I'd Like to Introduce My Friend, Commissioning

I recently introduced commissioning to a project team consisting of the owner, the construction manager, and the design engineers. This was at approximately the design development stage of the project, and in order to coordinate the quality control activities (e.g., installation, startup, and equipment testing) with the systems-based commissioning activities, I asked questions about the plans for construction-phase quality control. The answers were disappointingly vague, especially from an experienced and reputable construction management firm. (CM) The questions included the following:

  • How will equipment and component tests specified in Divisions 15 and 16 (pipe pressure tests, duct leakage tests, etc.) be tracked, witnessed, and documented?
  • How will the requirement that equipment startup be performed per the manufacturers' recommendations be monitored, enforced, and documented?
  • How will the mechanical contractor, TAB contractor, and controls contractor work be efficiently coordinated sufficiently ahead of project completion to ensure that systems operate as required prior to commissioning verification testing and building turnover?

All of these are normally specified subcontractor activities that a construction manager is typically responsible for overseeing. They are also critical incremental steps in the process of achieving the desired systems operation at the end of the project. Without following these steps to make sure that the components of systems perform properly, the systems themselves are less likely to perform when the components are called upon to operate together.

Who's Responsible for Quality Control?

In the commissioning meeting mentioned above, the representative from the CM firm struggled to explain a definitive program for quality control. He was adamant, though, about how difficult the fast-track building renovation was going to be and how his efforts needed to be spent meeting the schedule.

He essentially said that there wasn't time to plan those details and that they would be worked out in the field. When asked who would be responsible for quality control, he wasn't sure and noted that the project wasn't big enough to warrant a full-time quality manager. I interpreted that to mean that the quality control aspects were given very little thought and would probably be delegated to someone with other full-time responsibilities on the construction site. From a commissioning perspective, that was worrisome, because without contrators providing the requisite quality control checks along the way, the verification testing at the end of construction will be the "gate" at which quality control issues are discovered - a point too late in the process for smooth and inexpensive resolution of those problems.

Goal A: How many lines in the rows contain the string "kern", with case counting? Reply with only the number.
The commissioning passage above and the rows below are unrelated pieces of material.

Material for the task:
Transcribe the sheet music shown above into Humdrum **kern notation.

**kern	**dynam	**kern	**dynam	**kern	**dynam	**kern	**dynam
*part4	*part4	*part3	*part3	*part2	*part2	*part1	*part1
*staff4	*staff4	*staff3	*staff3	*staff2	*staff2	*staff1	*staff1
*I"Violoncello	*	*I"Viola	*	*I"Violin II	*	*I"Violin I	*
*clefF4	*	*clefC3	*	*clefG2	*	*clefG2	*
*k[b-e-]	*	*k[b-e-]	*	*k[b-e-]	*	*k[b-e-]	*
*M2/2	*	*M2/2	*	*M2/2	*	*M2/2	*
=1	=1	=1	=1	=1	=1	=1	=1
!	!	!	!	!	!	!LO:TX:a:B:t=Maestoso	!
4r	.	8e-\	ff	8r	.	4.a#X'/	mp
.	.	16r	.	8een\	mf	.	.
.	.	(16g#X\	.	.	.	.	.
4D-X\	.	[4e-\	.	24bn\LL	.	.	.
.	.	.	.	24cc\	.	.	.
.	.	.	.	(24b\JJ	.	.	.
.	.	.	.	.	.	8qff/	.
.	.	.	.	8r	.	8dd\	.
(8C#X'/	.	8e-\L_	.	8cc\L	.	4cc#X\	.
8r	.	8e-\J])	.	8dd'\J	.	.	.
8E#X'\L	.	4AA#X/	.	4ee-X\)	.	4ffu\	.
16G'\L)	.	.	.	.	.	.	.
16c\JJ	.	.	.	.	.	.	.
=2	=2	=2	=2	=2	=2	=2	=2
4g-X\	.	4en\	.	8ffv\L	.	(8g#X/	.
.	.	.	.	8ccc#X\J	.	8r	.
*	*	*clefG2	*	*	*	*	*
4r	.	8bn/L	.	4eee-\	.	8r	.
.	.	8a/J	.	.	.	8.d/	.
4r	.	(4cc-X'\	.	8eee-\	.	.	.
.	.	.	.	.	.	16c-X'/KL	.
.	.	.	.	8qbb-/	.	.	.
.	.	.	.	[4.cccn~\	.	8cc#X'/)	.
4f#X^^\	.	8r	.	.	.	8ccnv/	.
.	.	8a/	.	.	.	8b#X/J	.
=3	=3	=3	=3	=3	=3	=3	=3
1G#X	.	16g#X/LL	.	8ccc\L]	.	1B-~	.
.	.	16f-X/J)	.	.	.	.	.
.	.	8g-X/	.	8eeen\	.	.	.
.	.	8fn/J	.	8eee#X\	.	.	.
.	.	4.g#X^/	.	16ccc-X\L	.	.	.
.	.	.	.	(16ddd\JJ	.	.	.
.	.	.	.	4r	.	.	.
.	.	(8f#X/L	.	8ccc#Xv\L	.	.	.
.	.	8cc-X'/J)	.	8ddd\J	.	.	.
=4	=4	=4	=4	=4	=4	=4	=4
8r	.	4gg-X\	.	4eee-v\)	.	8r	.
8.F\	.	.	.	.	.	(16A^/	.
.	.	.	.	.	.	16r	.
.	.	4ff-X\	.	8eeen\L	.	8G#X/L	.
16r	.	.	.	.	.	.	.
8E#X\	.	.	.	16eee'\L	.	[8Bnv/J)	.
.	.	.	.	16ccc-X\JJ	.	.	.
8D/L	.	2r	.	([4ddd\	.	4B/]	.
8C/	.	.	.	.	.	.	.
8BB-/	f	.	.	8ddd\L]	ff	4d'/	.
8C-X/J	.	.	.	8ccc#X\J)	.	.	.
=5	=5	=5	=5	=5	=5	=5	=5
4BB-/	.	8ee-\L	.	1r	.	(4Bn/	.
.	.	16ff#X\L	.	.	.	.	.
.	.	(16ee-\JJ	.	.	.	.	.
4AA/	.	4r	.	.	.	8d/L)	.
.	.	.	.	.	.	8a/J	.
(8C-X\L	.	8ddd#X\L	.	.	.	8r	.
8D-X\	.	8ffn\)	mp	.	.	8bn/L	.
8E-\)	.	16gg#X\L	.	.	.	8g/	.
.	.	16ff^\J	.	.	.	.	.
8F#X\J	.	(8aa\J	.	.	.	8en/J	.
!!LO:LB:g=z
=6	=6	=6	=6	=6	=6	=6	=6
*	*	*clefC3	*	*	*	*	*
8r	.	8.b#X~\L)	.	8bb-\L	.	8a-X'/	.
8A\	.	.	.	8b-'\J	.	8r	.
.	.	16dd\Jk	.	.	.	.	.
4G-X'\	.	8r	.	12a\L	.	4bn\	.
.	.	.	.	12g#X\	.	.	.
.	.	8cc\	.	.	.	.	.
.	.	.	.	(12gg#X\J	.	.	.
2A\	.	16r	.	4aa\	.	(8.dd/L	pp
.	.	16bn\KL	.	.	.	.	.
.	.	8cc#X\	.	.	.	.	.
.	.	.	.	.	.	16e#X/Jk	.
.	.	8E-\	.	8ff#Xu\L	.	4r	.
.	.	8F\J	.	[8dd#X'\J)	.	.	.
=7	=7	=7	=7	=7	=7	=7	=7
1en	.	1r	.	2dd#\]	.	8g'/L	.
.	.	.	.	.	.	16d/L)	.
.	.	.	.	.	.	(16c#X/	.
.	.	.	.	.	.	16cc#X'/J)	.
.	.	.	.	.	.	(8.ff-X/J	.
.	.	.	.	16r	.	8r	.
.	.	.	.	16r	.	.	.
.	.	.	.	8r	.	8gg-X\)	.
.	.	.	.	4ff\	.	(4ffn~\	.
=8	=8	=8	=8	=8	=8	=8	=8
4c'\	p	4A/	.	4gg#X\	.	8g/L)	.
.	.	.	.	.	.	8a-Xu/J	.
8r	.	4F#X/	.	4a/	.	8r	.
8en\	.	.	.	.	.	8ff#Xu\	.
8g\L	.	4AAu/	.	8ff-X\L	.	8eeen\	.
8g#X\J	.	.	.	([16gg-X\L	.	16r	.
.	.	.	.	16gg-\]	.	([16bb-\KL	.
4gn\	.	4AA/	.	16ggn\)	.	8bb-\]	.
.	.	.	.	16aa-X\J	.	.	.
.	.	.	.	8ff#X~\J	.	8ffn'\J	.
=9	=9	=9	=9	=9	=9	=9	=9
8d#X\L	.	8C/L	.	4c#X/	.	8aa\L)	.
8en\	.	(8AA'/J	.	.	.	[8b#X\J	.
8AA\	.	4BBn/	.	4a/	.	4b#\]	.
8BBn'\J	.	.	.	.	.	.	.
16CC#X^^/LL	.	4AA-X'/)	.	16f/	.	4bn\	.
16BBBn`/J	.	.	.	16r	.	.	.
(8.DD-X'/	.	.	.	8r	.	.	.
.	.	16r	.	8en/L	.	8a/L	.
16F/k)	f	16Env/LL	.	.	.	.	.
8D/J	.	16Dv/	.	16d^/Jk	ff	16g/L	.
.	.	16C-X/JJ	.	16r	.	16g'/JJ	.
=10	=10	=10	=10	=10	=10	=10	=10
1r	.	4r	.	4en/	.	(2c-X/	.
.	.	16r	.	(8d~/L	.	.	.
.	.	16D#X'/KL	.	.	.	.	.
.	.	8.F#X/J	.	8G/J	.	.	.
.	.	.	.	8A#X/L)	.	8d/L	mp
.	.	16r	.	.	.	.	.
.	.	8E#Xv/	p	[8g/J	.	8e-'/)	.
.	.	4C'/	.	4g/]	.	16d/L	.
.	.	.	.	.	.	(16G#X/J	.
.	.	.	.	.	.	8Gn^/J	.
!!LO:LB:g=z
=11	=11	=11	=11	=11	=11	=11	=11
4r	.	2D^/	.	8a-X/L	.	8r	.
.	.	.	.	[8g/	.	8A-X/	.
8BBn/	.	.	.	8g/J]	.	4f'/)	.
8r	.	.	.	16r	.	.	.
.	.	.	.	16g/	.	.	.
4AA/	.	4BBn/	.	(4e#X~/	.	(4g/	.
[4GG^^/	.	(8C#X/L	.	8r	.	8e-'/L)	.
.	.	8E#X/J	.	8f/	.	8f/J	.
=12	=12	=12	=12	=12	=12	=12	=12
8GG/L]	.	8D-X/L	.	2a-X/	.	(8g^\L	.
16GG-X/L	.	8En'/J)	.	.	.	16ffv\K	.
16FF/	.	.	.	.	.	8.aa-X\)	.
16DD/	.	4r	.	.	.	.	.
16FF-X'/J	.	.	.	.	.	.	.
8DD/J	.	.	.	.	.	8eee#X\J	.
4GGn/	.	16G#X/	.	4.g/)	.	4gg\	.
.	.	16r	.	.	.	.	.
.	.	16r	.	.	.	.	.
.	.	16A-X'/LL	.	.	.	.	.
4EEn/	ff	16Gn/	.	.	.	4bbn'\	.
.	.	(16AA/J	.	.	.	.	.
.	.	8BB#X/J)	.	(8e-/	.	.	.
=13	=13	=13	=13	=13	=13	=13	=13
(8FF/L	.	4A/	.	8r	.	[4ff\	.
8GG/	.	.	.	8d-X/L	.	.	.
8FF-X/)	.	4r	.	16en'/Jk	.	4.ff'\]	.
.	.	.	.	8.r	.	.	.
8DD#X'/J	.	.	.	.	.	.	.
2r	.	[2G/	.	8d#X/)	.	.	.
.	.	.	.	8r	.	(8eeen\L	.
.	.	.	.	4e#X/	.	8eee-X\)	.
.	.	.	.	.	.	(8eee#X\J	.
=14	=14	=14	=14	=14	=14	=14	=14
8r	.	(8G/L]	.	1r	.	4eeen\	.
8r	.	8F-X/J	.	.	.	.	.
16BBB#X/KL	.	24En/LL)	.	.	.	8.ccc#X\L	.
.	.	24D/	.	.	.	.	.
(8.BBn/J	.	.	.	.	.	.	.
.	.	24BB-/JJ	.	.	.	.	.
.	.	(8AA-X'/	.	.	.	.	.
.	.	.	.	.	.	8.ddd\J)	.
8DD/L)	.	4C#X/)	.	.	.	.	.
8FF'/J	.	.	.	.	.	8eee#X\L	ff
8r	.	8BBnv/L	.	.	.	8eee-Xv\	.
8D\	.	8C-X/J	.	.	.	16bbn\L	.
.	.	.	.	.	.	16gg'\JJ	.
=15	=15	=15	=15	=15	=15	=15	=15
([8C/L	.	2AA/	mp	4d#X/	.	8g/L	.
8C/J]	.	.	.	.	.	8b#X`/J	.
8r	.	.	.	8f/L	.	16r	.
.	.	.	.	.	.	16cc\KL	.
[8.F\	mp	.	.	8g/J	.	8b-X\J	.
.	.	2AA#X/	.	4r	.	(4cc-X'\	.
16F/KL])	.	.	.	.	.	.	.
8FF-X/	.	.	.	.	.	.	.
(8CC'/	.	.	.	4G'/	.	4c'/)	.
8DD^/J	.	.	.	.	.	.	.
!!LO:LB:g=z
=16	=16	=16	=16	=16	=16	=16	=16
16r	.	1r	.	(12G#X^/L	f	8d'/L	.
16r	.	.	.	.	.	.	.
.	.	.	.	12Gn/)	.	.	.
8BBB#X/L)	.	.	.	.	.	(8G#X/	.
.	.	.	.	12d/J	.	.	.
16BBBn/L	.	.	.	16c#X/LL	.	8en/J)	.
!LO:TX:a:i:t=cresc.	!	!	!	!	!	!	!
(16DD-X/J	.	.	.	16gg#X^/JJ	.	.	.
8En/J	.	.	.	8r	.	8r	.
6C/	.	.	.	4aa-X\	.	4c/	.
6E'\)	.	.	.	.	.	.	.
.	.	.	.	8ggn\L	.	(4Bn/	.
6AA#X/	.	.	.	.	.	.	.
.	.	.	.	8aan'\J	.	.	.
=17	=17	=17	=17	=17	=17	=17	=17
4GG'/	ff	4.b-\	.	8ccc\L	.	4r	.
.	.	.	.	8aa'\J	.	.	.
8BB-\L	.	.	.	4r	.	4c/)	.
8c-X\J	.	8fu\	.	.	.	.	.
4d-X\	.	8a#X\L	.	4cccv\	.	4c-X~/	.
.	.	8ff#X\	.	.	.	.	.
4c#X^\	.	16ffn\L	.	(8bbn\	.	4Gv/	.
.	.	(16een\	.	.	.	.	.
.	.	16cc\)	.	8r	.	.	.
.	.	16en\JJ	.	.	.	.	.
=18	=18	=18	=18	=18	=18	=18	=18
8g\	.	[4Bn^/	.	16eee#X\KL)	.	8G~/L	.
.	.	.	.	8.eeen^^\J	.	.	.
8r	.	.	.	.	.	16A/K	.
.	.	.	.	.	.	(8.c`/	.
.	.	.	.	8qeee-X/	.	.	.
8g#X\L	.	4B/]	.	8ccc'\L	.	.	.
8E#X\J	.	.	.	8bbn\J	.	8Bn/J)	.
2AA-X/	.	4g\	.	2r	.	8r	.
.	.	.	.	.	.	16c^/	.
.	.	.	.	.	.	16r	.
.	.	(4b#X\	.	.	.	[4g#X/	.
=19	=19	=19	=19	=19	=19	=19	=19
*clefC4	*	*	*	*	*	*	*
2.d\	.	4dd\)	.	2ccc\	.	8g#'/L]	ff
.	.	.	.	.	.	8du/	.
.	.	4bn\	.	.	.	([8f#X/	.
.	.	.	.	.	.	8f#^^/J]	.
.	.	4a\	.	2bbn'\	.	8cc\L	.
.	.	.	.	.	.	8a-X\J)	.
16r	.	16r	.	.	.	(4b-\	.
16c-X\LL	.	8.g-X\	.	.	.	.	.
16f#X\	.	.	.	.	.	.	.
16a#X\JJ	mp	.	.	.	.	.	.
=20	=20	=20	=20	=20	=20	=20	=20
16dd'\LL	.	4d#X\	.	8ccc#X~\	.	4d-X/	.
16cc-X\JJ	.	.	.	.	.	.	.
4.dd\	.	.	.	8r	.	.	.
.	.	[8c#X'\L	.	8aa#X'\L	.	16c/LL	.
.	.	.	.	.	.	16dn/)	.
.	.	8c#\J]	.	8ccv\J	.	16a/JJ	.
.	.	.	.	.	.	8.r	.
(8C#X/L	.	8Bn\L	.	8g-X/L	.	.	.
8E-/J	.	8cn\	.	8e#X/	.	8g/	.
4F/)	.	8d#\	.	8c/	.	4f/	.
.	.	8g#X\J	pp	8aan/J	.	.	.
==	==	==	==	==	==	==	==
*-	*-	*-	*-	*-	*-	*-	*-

Goal B: In the commissioning passage, what did the representative from the CM firm say the project wasn't big enough to warrant?

Task answer A: 2

Task answer B: A full-time quality manager.